Install the latest release from PyPI:

```bash
pip install belgian-deduce
```

## Getting Started

```python
from belgian_deduce import Deduce

model = Deduce()

text = (
    "betreft: Jan Janssens, rijksregisternummer 85.07.30-033.28, patnr 000334433. "
    "De patient J. Janssens is 64 jaar oud en woont in Leuven. Hij werd op "
    "10 oktober 2018 door arts Peter de Smet ontslagen uit UZ Leuven. "
    "Voor nazorg kan hij worden bereikt via j.janssens.123@gmail.com of "
    "0470 12 34 56."
)

doc = model.deidentify(text)
print(doc.deidentified_text)
```

```text
betreft: [PERSON-1], rijksregisternummer [NATIONAL_REGISTER_NUMBER-1], patnr [ID-1]. De patient [PERSON-1] is [AGE-1] jaar oud en woont in [LOCATION-1]. Hij werd op [DATE-1] door arts [PERSON-2] ontslagen uit [HOSPITAL-1]. Voor nazorg kan hij worden bereikt via [EMAIL-1] of [PHONE_NUMBER-1].
```

If patient metadata is known, pass it explicitly:

```python
from belgian_deduce import Deduce, Person

model = Deduce()
patient = Person(first_names=["Jan"], initials="JJ", surname="Janssens")
doc = model.deidentify(text, metadata={"patient": patient})
```

Metadata can also be used for more than the primary patient.

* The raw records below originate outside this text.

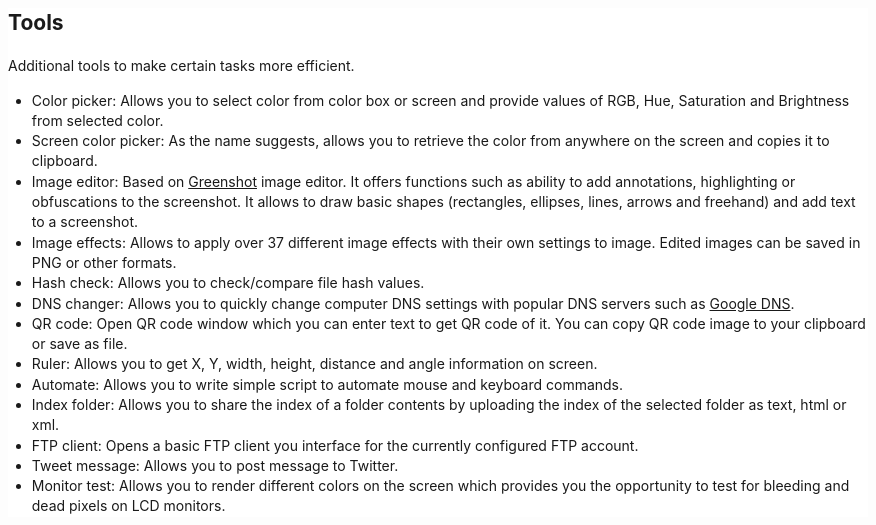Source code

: ## Tools

Additional tools to make certain tasks more efficient.

* Color picker: Allows you to select color from color box or screen and provide values of RGB, Hue, Saturation and Brightness from selected color.
* Screen color picker: As the name suggests, allows you to retrieve the color from anywhere on the screen and copies it to clipboard.
* Image editor: Based on [Greenshot](http://getgreenshot.org) image editor. It offers functions such as ability to add annotations, highlighting or obfuscations to the screenshot. It allows to draw basic shapes (rectangles, ellipses, lines, arrows and freehand) and add text to a screenshot.
* Image effects: Allows to apply over 37 different image effects with their own settings to image. Edited images can be saved in PNG or other formats.
* Hash check: Allows you to check/compare file hash values.
* DNS changer: Allows you to quickly change computer DNS settings with popular DNS servers such as [Google DNS](https://developers.google.com/speed/public-dns/).
* QR code: Open QR code window which you can enter text to get QR code of it. You can copy QR code image to your clipboard or save as file.
* Ruler: Allows you to get X, Y, width, height, distance and angle information on screen.
* Automate: Allows you to write simple script to automate mouse and keyboard commands.
* Index folder: Allows you to share the index of a folder contents by uploading the index of the selected folder as text, html or xml.
* FTP client: Opens a basic FTP client you interface for the currently configured FTP account.
* Tweet message: Allows you to post message to Twitter.
* Monitor test: Allows you to render different colors on the screen which provides you the opportunity to test for bleeding and dead pixels on LCD monitors.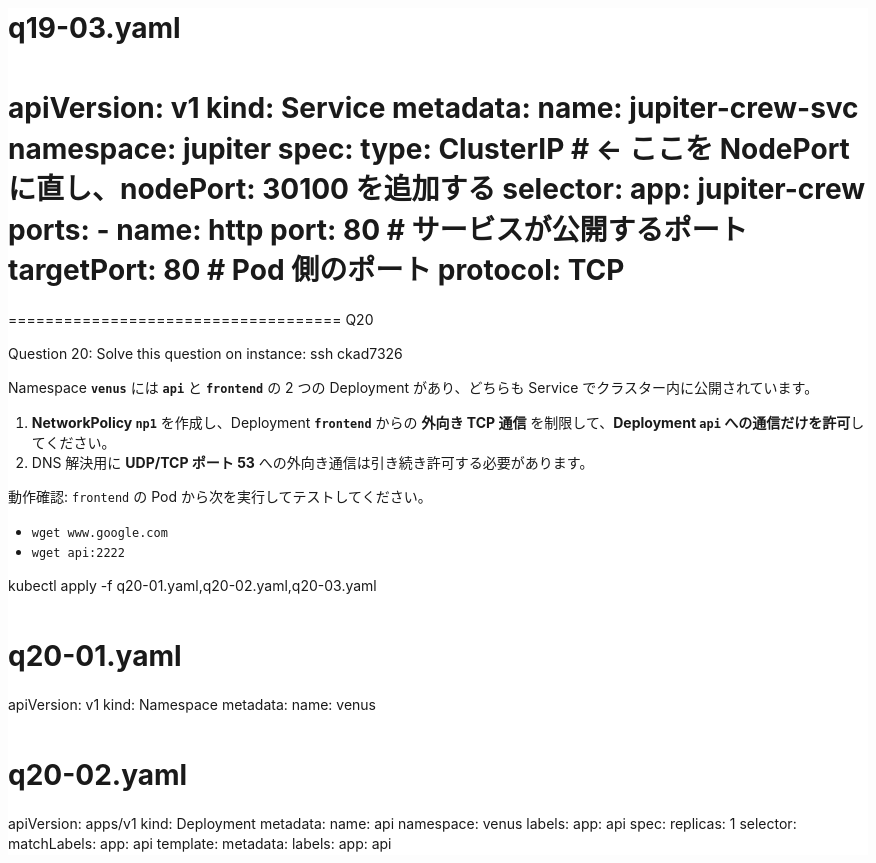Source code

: # q19-03.yaml
apiVersion: v1
kind: Service
metadata:
  name: jupiter-crew-svc
  namespace: jupiter
spec:
  type: ClusterIP          # ← ここを NodePort に直し、nodePort: 30100 を追加する
  selector:
    app: jupiter-crew
  ports:
    - name: http
      port: 80            # サービスが公開するポート
      targetPort: 80      # Pod 側のポート
      protocol: TCP
====================================




====================================
Q20

Question 20:
Solve this question on instance: ssh ckad7326

Namespace **`venus`** には **`api`** と **`frontend`** の 2 つの Deployment があり、どちらも Service でクラスター内に公開されています。

1. **NetworkPolicy `np1`** を作成し、Deployment **`frontend`** からの **外向き TCP 通信** を制限して、**Deployment `api` への通信だけを許可**してください。
2. DNS 解決用に **UDP/TCP ポート 53** への外向き通信は引き続き許可する必要があります。

動作確認:
`frontend` の Pod から次を実行してテストしてください。

* `wget www.google.com`
* `wget api:2222`


kubectl apply -f q20-01.yaml,q20-02.yaml,q20-03.yaml

# q20-01.yaml
apiVersion: v1
kind: Namespace
metadata:
  name: venus

# q20-02.yaml
apiVersion: apps/v1
kind: Deployment
metadata:
  name: api
  namespace: venus
  labels:
    app: api
spec:
  replicas: 1
  selector:
    matchLabels:
      app: api
  template:
    metadata:
      labels:
        app: api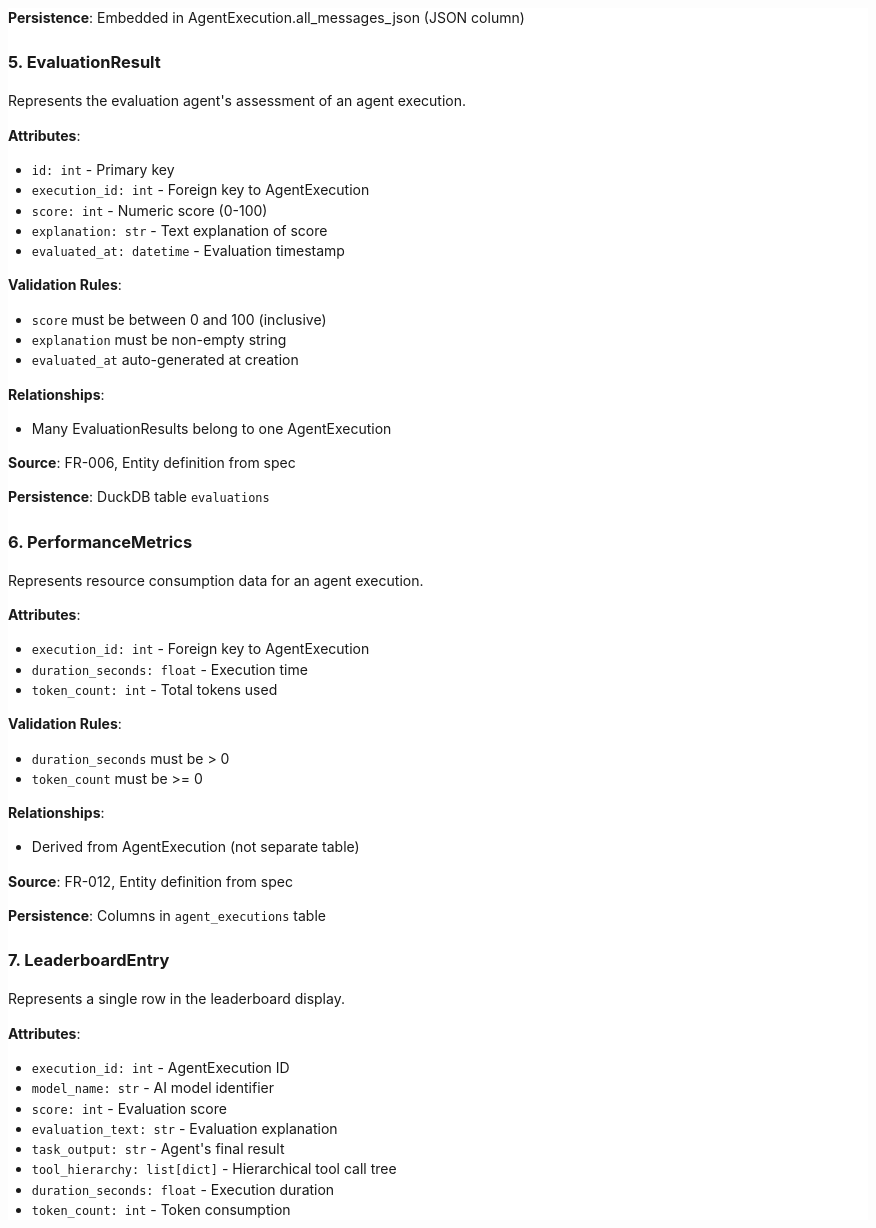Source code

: **Persistence**: Embedded in AgentExecution.all_messages_json (JSON column)

### 5. EvaluationResult

Represents the evaluation agent's assessment of an agent execution.

**Attributes**:
- `id: int` - Primary key
- `execution_id: int` - Foreign key to AgentExecution
- `score: int` - Numeric score (0-100)
- `explanation: str` - Text explanation of score
- `evaluated_at: datetime` - Evaluation timestamp

**Validation Rules**:
- `score` must be between 0 and 100 (inclusive)
- `explanation` must be non-empty string
- `evaluated_at` auto-generated at creation

**Relationships**:
- Many EvaluationResults belong to one AgentExecution

**Source**: FR-006, Entity definition from spec

**Persistence**: DuckDB table `evaluations`

### 6. PerformanceMetrics

Represents resource consumption data for an agent execution.

**Attributes**:
- `execution_id: int` - Foreign key to AgentExecution
- `duration_seconds: float` - Execution time
- `token_count: int` - Total tokens used

**Validation Rules**:
- `duration_seconds` must be > 0
- `token_count` must be >= 0

**Relationships**:
- Derived from AgentExecution (not separate table)

**Source**: FR-012, Entity definition from spec

**Persistence**: Columns in `agent_executions` table

### 7. LeaderboardEntry

Represents a single row in the leaderboard display.

**Attributes**:
- `execution_id: int` - AgentExecution ID
- `model_name: str` - AI model identifier
- `score: int` - Evaluation score
- `evaluation_text: str` - Evaluation explanation
- `task_output: str` - Agent's final result
- `tool_hierarchy: list[dict]` - Hierarchical tool call tree
- `duration_seconds: float` - Execution duration
- `token_count: int` - Token consumption

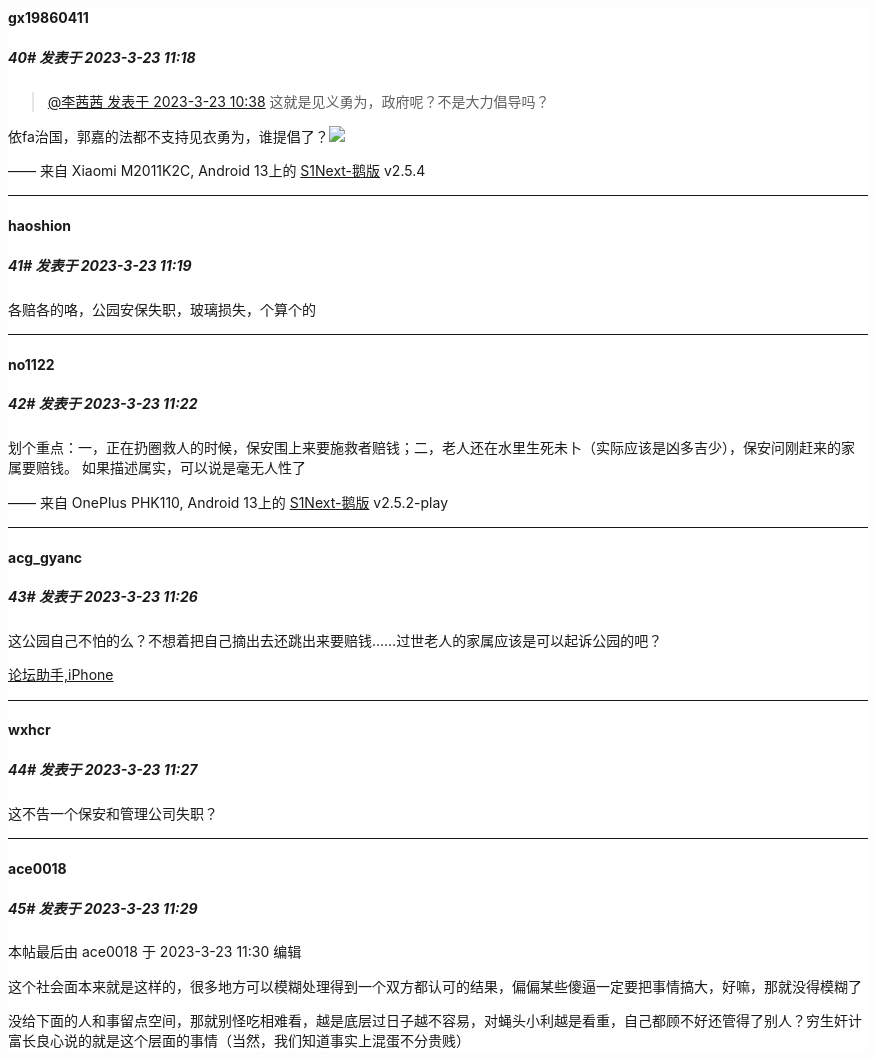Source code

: ####  gx19860411  
##### 40#       发表于 2023-3-23 11:18

<blockquote><a href="httphttps://bbs.saraba1st.com/2b/forum.php?mod=redirect&amp;goto=findpost&amp;pid=60190726&amp;ptid=2125436" target="_blank">@李茜茜 发表于 2023-3-23 10:38</a>
这就是见义勇为，政府呢？不是大力倡导吗？</blockquote>
依fa治国，郭嘉的法都不支持见衣勇为，谁提倡了？<img src="https://static.saraba1st.com/image/smiley/face2017/027.png" referrerpolicy="no-referrer">

—— 来自 Xiaomi M2011K2C, Android 13上的 [S1Next-鹅版](https://github.com/ykrank/S1-Next/releases) v2.5.4

*****

####  haoshion  
##### 41#       发表于 2023-3-23 11:19

各赔各的咯，公园安保失职，玻璃损失，个算个的

*****

####  no1122  
##### 42#       发表于 2023-3-23 11:22

划个重点：一，正在扔圈救人的时候，保安围上来要施救者赔钱；二，老人还在水里生死未卜（实际应该是凶多吉少），保安问刚赶来的家属要赔钱。
如果描述属实，可以说是毫无人性了

—— 来自 OnePlus PHK110, Android 13上的 [S1Next-鹅版](https://github.com/ykrank/S1-Next/releases) v2.5.2-play

*****

####  acg_gyanc  
##### 43#       发表于 2023-3-23 11:26

这公园自己不怕的么？不想着把自己摘出去还跳出来要赔钱……过世老人的家属应该是可以起诉公园的吧？

[论坛助手,iPhone](https://bbs.saraba1st.com/2b/forum.php?mod=viewthread&amp;tid=2029836)

*****

####  wxhcr  
##### 44#       发表于 2023-3-23 11:27

这不告一个保安和管理公司失职？

*****

####  ace0018  
##### 45#       发表于 2023-3-23 11:29

 本帖最后由 ace0018 于 2023-3-23 11:30 编辑 

这个社会面本来就是这样的，很多地方可以模糊处理得到一个双方都认可的结果，偏偏某些傻逼一定要把事情搞大，好嘛，那就没得模糊了

没给下面的人和事留点空间，那就别怪吃相难看，越是底层过日子越不容易，对蝇头小利越是看重，自己都顾不好还管得了别人？穷生奸计富长良心说的就是这个层面的事情（当然，我们知道事实上混蛋不分贵贱）
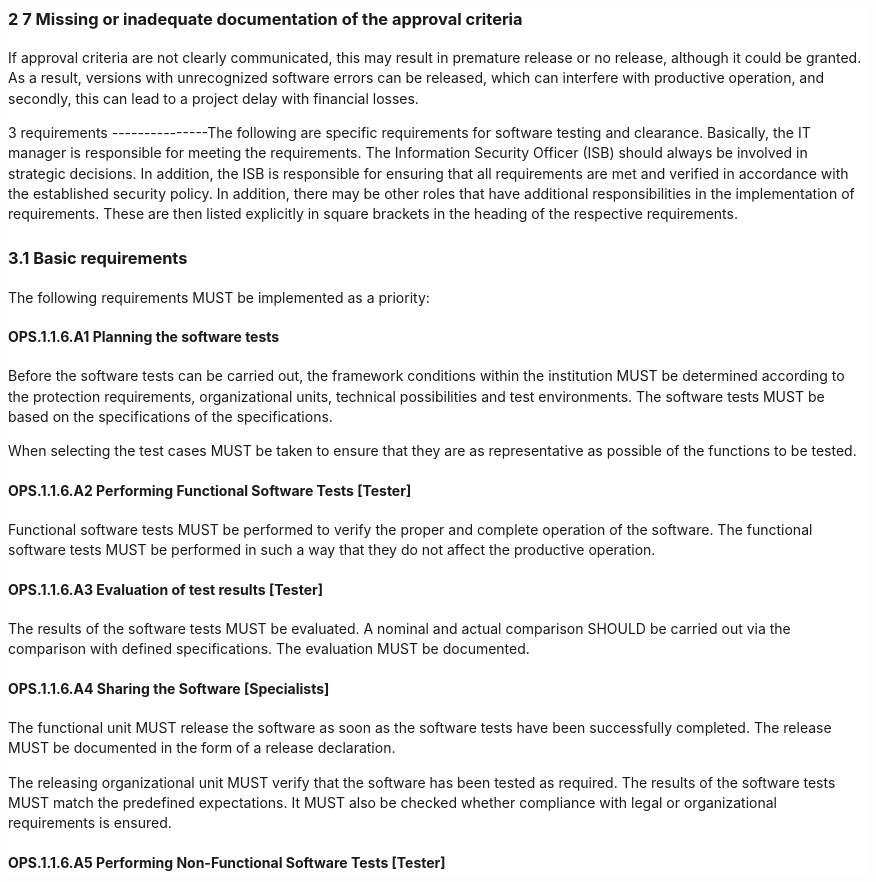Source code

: ### 2 7 Missing or inadequate documentation of the approval criteria

If approval criteria are not clearly communicated, this may result in premature release or no release, although it could be granted. As a result, versions with unrecognized software errors can be released, which can interfere with productive operation, and secondly, this can lead to a project delay with financial losses.

3 requirements
---------------The following are specific requirements for software testing and clearance. Basically, the IT manager is responsible for meeting the requirements. The Information Security Officer (ISB) should always be involved in strategic decisions. In addition, the ISB is responsible for ensuring that all requirements are met and verified in accordance with the established security policy. In addition, there may be other roles that have additional responsibilities in the implementation of requirements. These are then listed explicitly in square brackets in the heading of the respective requirements.

### 3.1 Basic requirements

The following requirements MUST be implemented as a priority:

#### OPS.1.1.6.A1 Planning the software tests

Before the software tests can be carried out, the framework conditions within the institution MUST be determined according to the protection requirements, organizational units, technical possibilities and test environments. The software tests MUST be based on the specifications of the specifications.

When selecting the test cases MUST be taken to ensure that they are as representative as possible of the functions to be tested.

#### OPS.1.1.6.A2 Performing Functional Software Tests [Tester]

Functional software tests MUST be performed to verify the proper and complete operation of the software. The functional software tests MUST be performed in such a way that they do not affect the productive operation.

#### OPS.1.1.6.A3 Evaluation of test results [Tester]

The results of the software tests MUST be evaluated. A nominal and actual comparison SHOULD be carried out via the comparison with defined specifications. The evaluation MUST be documented.

#### OPS.1.1.6.A4 Sharing the Software [Specialists]

The functional unit MUST release the software as soon as the software tests have been successfully completed. The release MUST be documented in the form of a release declaration.

The releasing organizational unit MUST verify that the software has been tested as required. The results of the software tests MUST match the predefined expectations. It MUST also be checked whether compliance with legal or organizational requirements is ensured.

#### OPS.1.1.6.A5 Performing Non-Functional Software Tests [Tester]
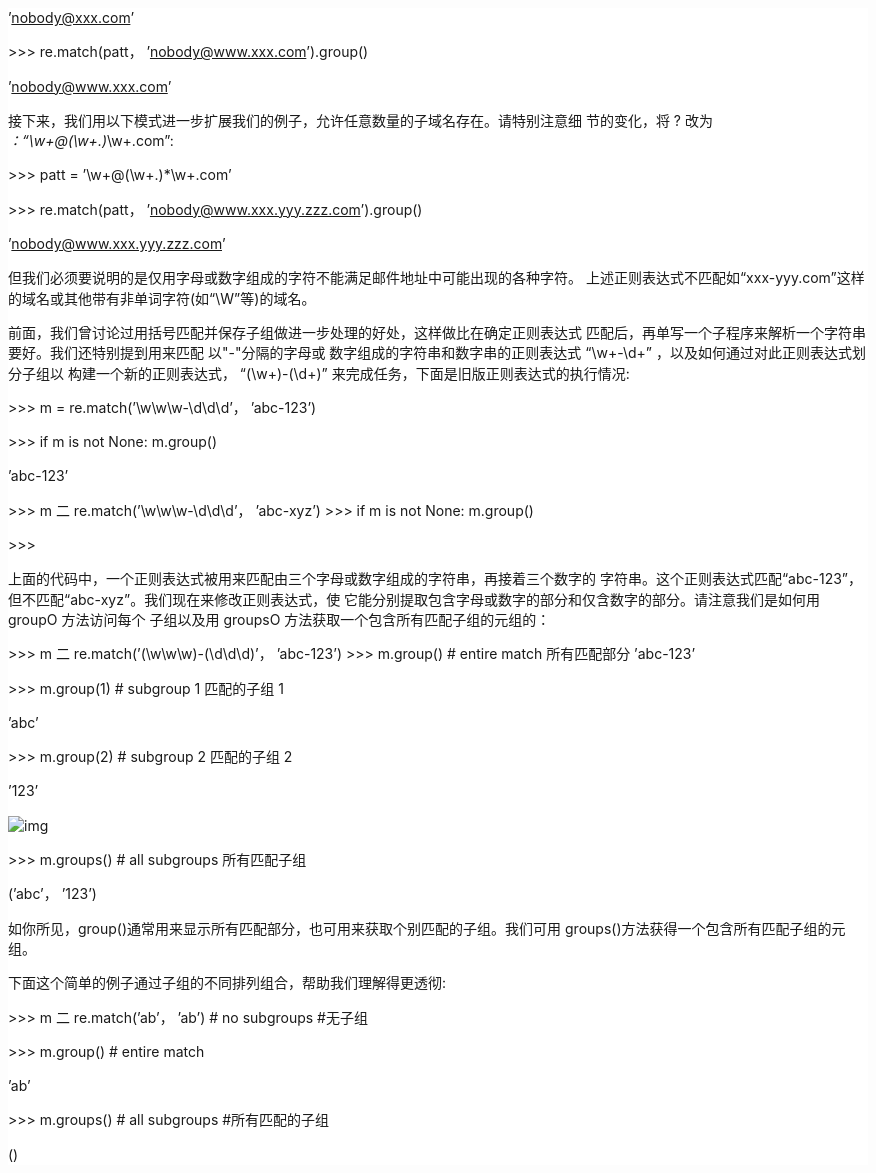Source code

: ’nobody@xxx.com’

\>>> re.match(patt， ’nobody@www.xxx.com’).group()

’nobody@www.xxx.com’

接下来，我们用以下模式进一步扩展我们的例子，允许任意数量的子域名存在。请特别注意细 节的变化，将 ? 改为 *：“\w+@(\w+\.)*\w+\.com”:

\>>> patt = ’\w+@(\w+\.)*\w+\.com’

\>>> re.match(patt， ’nobody@www.xxx.yyy.zzz.com’).group()

’nobody@www.xxx.yyy.zzz.com’

但我们必须要说明的是仅用字母或数字组成的字符不能满足邮件地址中可能出现的各种字符。 上述正则表达式不匹配如“xxx-yyy.com”这样的域名或其他带有非单词字符(如“\W”等)的域名。

前面，我们曾讨论过用括号匹配并保存子组做进一步处理的好处，这样做比在确定正则表达式 匹配后，再单写一个子程序来解析一个字符串要好。我们还特别提到用来匹配 以"-"分隔的字母或 数字组成的字符串和数字串的正则表达式 “\w+-\d+” ，以及如何通过对此正则表达式划分子组以 构建一个新的正则表达式， “(\w+)-(\d+)” 来完成任务，下面是旧版正则表达式的执行情况:

\>>> m = re.match(’\w\w\w-\d\d\d’， ’abc-123’)

\>>> if m is not None: m.group()

’abc-123’



\>>> m 二 re.match(’\w\w\w-\d\d\d’， ’abc-xyz’) >>> if m is not None: m.group()

\>>>

上面的代码中，一个正则表达式被用来匹配由三个字母或数字组成的字符串，再接着三个数字的 字符串。这个正则表达式匹配“abc-123”，但不匹配“abc-xyz”。我们现在来修改正则表达式，使 它能分别提取包含字母或数字的部分和仅含数字的部分。请注意我们是如何用 groupO 方法访问每个 子组以及用 groupsO 方法获取一个包含所有匹配子组的元组的：

\>>> m 二 re.match(’(\w\w\w)-(\d\d\d)’， ’abc-123’) >>> m.group() # entire match 所有匹配部分 ’abc-123’

\>>> m.group(1) # subgroup 1    匹配的子组 1

’abc’

\>>> m.group(2) # subgroup 2    匹配的子组 2

’123’

![img](07Python38c3160b-2183.jpg)



\>>> m.groups() # all subgroups 所有匹配子组

(’abc’， ’123’)

如你所见，group()通常用来显示所有匹配部分，也可用来获取个别匹配的子组。我们可用 groups()方法获得一个包含所有匹配子组的元组。

下面这个简单的例子通过子组的不同排列组合，帮助我们理解得更透彻:

\>>> m 二 re.match(’ab’， ’ab’) # no subgroups #无子组

\>>> m.group() # entire match

’ab’

\>>> m.groups() # all subgroups    #所有匹配的子组

()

The pipeline supports:

* `persons`: one or more additional `Person` objects treated as regular people
* `addresses`: one or more `Address` objects that should be tagged as `location`
* `entities`: arbitrary exact metadata matches via `MetadataEntity`
* `Person.birth_date`, `Person.aliases`, and `Person.addresses`

```python
from datetime import date

from belgian_deduce import Address, Deduce, MetadataEntity, Person

deduce = Deduce()

metadata = {
    "patient": Person(
        first_names=["Jan"],
        surname="Jansen",
        birth_date=date(1980, 3, 12),
        addresses=[
            Address(
                street="Kerkstraat",
                house_number="12A",
                postal_code="9000",
                city="Gent",
            )
        ],
    ),
    "persons": [
        Person(
            first_names=["Peter"],
            surname="de Visser",
            aliases=["Dr. Peter de Visser"],
        )
    ],
    "entities": [
        MetadataEntity(text="UZ Gent", tag="hospital"),
        MetadataEntity(text="ABC-12345", tag="id"),
    ],
}

doc = deduce.deidentify(text, metadata=metadata)
```

French-speaking notes can be handled through the same API. A practical path is to
provide metadata for names, birth dates, addresses, and institutions:

```python
from datetime import date

from belgian_deduce import Address, Deduce, MetadataEntity, Person

deduce = Deduce()

text = (
    "Patient Jean Dupont, né le 12 mars 1980, habite Rue de la Loi 12, "
    "1000 Bruxelles. Sophie Martin consulte à Hôpital Erasme."
)

metadata = {
    "patient": Person(
        first_names=["Jean"],
        surname="Dupont",
        birth_date=date(1980, 3, 12),
        addresses=[
            Address(
                street="Rue de la Loi",
                house_number="12",
                postal_code="1000",
                city="Bruxelles",
            )
        ],
    ),
    "persons": [Person(first_names=["Sophie"], surname="Martin")],
    "entities": [MetadataEntity(text="Hôpital Erasme", tag="hospital")],
}

doc = deduce.deidentify(text, metadata=metadata)
print(doc.deidentified_text)
```

```text
Patient [PATIENT], né le [DATE-1], habite [LOCATION-1]. [PERSON-1] consulte à [HOSPITAL-1].
```

<!-- end getting started -->

## Documentation

The project documentation lives in [docs/source/tutorial.md](docs/source/tutorial.md)
and [docs/source/migrating.md](docs/source/migrating.md).

## Contributing

Contribution guidance is available in [CONTRIBUTING.md](CONTRIBUTING.md).

## Versions

* `4.0.1` - Polished the published package page and stabilized the tag-driven
  release workflow
* `4.0.0` - First standalone `belgian_deduce` release with Belgian defaults and
  independent docs/tooling
* Earlier entries in [CHANGELOG.md](CHANGELOG.md) predate the standalone release and
  are preserved for provenance

## Authors

* Vincent Menger - original DEDUCE implementation
* Stig Hellemans - Belgian standalone package and maintenance

## License

This project remains licensed under LGPL-3.0-or-later. See [LICENSE.md](LICENSE.md).